Gross mortgage lending reached £23.1bn in October, according to UK Finance.
The financial services trade association said mortgage activity has been growing steadily over the course of 2016, helped by an increasing number of first-time buyers.
Gross lending in October was 9 per cent higher than a year earlier, according to UK Finance's estimates.
It also estimated that 60 per cent of lending was provided by High Street banks.
UK Finance also revealed credit card spending increased in November, raising the annual growth in outstanding credit to 7.5 per cent.
Meanwhile business borrowing has continued at moderate levels through 2017, with the sectors of manufacturing, wholesale and retail business showing only modest annual growth.
Eric Leenders, managing director of commercial and personal finance at UK Finance, said: "Today’s data reflects a continuing trend that we have seen throughout 2017: ongoing activity in the mortgage market and a shift towards more flexible and affordable personal credit options.
"But there are signs of caution from the business community which could indicate that many firms are choosing to build up capital rather than borrowing to invest.
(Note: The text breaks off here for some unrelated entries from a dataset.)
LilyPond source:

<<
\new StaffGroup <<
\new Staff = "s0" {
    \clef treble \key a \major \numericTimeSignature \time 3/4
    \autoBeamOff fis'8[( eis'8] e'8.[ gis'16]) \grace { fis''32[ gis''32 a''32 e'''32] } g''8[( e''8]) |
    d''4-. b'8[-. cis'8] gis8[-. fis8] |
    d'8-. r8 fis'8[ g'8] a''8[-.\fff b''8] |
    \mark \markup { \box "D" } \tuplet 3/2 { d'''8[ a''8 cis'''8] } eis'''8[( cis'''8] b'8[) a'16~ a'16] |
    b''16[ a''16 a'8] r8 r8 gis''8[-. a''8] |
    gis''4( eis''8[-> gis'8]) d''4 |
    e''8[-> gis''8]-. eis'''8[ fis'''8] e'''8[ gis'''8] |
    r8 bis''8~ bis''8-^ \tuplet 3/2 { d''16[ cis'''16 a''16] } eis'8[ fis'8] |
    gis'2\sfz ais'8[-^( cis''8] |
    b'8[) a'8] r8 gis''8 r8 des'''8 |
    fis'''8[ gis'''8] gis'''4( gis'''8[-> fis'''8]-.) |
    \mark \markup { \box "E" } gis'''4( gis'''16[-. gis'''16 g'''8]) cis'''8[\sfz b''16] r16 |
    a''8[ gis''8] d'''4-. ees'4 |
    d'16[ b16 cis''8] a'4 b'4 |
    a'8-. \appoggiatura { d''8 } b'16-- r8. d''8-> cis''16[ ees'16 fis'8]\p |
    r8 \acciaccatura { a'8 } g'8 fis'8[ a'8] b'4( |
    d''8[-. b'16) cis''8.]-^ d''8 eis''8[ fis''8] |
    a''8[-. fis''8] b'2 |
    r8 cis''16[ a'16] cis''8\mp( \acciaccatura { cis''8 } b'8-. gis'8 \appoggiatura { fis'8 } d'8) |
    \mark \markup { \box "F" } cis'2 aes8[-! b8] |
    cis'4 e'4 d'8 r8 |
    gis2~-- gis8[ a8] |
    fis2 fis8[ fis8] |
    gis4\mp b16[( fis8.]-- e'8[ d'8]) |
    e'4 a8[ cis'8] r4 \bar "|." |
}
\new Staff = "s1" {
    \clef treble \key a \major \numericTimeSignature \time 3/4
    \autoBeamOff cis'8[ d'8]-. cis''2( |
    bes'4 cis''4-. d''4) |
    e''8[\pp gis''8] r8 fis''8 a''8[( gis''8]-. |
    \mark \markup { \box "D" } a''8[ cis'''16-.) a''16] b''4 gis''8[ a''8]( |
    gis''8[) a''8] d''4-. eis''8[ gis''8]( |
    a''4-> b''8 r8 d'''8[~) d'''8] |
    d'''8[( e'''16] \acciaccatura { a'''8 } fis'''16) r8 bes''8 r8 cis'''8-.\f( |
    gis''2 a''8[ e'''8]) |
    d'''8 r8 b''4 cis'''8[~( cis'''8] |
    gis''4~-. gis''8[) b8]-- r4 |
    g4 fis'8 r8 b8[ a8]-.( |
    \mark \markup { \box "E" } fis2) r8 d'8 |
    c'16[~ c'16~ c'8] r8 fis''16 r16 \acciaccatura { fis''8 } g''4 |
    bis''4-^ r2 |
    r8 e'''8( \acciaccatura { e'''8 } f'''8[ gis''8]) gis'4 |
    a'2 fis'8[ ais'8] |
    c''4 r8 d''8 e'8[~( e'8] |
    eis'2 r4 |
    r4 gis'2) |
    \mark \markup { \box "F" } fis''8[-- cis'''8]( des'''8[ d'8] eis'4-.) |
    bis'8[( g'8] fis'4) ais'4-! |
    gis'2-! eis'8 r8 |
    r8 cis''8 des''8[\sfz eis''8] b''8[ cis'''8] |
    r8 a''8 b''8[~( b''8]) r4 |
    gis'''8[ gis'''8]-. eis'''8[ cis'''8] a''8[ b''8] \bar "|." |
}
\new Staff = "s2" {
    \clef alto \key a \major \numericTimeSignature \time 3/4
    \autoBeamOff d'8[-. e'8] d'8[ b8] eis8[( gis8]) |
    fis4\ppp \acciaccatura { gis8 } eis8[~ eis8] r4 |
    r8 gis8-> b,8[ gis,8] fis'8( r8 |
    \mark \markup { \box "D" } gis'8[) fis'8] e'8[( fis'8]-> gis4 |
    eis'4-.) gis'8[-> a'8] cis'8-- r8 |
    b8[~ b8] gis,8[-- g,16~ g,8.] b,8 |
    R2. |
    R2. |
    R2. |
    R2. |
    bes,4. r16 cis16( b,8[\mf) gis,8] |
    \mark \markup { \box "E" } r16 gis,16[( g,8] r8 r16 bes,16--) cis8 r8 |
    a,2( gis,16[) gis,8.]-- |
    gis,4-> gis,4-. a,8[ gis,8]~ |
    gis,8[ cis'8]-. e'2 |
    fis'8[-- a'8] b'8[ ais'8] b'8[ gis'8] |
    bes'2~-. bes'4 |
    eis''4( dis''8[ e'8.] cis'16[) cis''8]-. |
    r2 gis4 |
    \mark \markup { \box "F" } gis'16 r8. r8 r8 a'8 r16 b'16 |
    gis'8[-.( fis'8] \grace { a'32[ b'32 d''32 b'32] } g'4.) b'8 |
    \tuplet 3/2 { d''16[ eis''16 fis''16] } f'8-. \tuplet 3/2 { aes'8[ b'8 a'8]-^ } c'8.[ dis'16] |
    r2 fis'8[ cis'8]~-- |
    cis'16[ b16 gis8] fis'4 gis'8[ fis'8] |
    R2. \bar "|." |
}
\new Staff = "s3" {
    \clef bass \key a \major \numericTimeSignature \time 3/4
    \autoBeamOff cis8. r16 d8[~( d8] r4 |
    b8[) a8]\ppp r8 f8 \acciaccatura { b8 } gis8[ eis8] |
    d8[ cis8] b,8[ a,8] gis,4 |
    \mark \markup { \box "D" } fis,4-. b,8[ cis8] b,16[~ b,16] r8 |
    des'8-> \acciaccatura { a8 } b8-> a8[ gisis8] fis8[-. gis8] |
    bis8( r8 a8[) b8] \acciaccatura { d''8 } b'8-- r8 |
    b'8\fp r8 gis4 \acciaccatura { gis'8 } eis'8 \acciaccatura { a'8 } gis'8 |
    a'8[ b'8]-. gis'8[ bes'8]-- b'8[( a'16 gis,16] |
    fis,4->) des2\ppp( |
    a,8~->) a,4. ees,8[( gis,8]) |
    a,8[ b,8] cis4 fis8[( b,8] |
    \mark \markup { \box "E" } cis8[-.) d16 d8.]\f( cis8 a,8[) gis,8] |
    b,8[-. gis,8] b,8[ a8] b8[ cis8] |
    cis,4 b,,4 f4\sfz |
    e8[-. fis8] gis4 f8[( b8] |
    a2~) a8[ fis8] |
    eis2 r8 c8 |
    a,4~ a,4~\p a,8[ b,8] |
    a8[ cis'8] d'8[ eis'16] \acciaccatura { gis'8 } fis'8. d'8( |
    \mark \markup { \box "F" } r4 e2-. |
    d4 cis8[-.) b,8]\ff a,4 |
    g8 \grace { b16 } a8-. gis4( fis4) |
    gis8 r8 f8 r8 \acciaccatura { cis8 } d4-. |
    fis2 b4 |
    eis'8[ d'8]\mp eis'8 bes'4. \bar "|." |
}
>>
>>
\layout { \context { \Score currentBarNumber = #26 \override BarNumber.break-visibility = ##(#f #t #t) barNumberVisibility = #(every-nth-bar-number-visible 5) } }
“Increasing numbers of first-time buyers, low interest rates and a competitive marketplace have helped build up mortgage activity through the year, with gross lending standing at nine per cent higher than at the same point in 2016.
"Credit card spending has continued to rise as more financial transactions are now carried out using cards, mirroring the declining use of loans and personal overdrafts.
“However, business borrowing has continued to moderate through 2017, with the major sectors of manufacturing, wholesale and retail business showing only modest annual growth, while construction and property-related sectors have contracted their bank borrowing over the year.”